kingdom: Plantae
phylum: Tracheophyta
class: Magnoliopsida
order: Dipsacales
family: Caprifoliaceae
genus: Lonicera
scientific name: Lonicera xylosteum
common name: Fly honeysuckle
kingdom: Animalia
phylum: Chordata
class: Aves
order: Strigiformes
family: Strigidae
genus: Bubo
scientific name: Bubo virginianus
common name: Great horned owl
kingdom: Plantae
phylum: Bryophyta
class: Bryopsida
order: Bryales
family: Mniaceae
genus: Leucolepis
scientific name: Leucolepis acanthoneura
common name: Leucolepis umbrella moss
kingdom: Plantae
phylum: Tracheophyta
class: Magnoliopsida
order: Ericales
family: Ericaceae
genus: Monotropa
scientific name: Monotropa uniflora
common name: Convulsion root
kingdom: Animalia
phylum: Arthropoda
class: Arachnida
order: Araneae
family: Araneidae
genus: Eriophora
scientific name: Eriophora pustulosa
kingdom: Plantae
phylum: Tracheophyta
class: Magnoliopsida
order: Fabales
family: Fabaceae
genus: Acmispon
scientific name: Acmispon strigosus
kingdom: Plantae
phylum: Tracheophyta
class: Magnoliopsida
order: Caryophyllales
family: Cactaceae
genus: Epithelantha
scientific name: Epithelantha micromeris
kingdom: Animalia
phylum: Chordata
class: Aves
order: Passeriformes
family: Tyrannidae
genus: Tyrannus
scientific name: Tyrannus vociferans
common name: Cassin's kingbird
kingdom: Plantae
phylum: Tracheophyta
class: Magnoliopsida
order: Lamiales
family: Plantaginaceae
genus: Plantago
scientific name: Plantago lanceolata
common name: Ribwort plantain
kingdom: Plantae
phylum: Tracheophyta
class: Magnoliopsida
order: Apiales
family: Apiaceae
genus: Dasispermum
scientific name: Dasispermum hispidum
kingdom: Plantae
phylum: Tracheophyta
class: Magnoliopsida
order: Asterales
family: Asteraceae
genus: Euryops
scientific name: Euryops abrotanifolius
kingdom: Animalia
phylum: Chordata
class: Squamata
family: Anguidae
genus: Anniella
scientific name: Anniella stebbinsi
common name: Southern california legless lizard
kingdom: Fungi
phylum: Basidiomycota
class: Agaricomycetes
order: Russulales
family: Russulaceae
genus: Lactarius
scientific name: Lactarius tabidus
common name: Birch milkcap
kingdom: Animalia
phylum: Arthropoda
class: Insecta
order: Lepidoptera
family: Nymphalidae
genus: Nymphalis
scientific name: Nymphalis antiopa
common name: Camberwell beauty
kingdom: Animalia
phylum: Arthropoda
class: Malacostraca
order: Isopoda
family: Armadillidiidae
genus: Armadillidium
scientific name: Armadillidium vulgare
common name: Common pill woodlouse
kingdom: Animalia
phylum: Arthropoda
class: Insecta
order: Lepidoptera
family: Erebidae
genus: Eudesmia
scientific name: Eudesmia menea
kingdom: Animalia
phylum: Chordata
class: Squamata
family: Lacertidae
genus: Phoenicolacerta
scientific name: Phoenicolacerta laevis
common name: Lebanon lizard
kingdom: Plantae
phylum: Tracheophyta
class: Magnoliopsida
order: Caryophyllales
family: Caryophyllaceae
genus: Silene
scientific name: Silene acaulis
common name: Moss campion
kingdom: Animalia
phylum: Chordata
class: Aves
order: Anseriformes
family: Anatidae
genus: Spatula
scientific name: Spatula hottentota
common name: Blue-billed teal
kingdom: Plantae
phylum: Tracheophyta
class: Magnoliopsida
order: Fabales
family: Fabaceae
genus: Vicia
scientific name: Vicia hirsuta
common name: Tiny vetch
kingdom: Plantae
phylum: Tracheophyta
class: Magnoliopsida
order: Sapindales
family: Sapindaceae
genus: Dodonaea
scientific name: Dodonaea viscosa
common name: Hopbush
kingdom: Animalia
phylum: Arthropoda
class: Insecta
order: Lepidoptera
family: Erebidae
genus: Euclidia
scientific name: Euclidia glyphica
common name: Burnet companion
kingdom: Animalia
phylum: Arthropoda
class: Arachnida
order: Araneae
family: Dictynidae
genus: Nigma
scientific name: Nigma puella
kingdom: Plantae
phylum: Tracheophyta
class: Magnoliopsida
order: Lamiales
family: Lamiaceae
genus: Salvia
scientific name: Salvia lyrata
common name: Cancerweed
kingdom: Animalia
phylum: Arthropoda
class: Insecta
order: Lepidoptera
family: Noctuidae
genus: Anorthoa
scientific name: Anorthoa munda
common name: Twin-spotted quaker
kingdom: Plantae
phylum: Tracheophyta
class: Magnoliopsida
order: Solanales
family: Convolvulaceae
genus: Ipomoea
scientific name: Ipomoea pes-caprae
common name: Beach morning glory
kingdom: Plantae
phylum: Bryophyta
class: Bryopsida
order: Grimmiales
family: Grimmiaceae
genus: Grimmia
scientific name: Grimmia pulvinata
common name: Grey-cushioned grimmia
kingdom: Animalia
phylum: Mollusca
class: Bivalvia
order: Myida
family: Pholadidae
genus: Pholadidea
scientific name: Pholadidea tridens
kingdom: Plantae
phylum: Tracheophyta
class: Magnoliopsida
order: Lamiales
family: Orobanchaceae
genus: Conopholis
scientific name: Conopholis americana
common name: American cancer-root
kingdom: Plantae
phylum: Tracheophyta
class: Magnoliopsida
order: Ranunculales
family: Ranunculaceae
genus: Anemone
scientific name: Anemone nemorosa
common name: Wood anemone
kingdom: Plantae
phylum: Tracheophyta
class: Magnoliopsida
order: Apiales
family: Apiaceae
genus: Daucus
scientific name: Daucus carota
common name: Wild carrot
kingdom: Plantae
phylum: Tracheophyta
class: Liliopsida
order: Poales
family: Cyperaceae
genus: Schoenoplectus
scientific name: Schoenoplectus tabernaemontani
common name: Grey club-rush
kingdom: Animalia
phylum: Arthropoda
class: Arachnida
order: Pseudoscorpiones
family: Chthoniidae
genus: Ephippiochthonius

Task goal:
Quote the listing word for word, from its first line through the line containing "family: Nymphalidae".

In response:
kingdom: Plantae
phylum: Tracheophyta
class: Magnoliopsida
order: Dipsacales
family: Caprifoliaceae
genus: Lonicera
scientific name: Lonicera xylosteum
common name: Fly honeysuckle
kingdom: Animalia
phylum: Chordata
class: Aves
order: Strigiformes
family: Strigidae
genus: Bubo
scientific name: Bubo virginianus
common name: Great horned owl
kingdom: Plantae
phylum: Bryophyta
class: Bryopsida
order: Bryales
family: Mniaceae
genus: Leucolepis
scientific name: Leucolepis acanthoneura
common name: Leucolepis umbrella moss
kingdom: Plantae
phylum: Tracheophyta
class: Magnoliopsida
order: Ericales
family: Ericaceae
genus: Monotropa
scientific name: Monotropa uniflora
common name: Convulsion root
kingdom: Animalia
phylum: Arthropoda
class: Arachnida
order: Araneae
family: Araneidae
genus: Eriophora
scientific name: Eriophora pustulosa
kingdom: Plantae
phylum: Tracheophyta
class: Magnoliopsida
order: Fabales
family: Fabaceae
genus: Acmispon
scientific name: Acmispon strigosus
kingdom: Plantae
phylum: Tracheophyta
class: Magnoliopsida
order: Caryophyllales
family: Cactaceae
genus: Epithelantha
scientific name: Epithelantha micromeris
kingdom: Animalia
phylum: Chordata
class: Aves
order: Passeriformes
family: Tyrannidae
genus: Tyrannus
scientific name: Tyrannus vociferans
common name: Cassin's kingbird
kingdom: Plantae
phylum: Tracheophyta
class: Magnoliopsida
order: Lamiales
family: Plantaginaceae
genus: Plantago
scientific name: Plantago lanceolata
common name: Ribwort plantain
kingdom: Plantae
phylum: Tracheophyta
class: Magnoliopsida
order: Apiales
family: Apiaceae
genus: Dasispermum
scientific name: Dasispermum hispidum
kingdom: Plantae
phylum: Tracheophyta
class: Magnoliopsida
order: Asterales
family: Asteraceae
genus: Euryops
scientific name: Euryops abrotanifolius
kingdom: Animalia
phylum: Chordata
class: Squamata
family: Anguidae
genus: Anniella
scientific name: Anniella stebbinsi
common name: Southern california legless lizard
kingdom: Fungi
phylum: Basidiomycota
class: Agaricomycetes
order: Russulales
family: Russulaceae
genus: Lactarius
scientific name: Lactarius tabidus
common name: Birch milkcap
kingdom: Animalia
phylum: Arthropoda
class: Insecta
order: Lepidoptera
family: Nymphalidae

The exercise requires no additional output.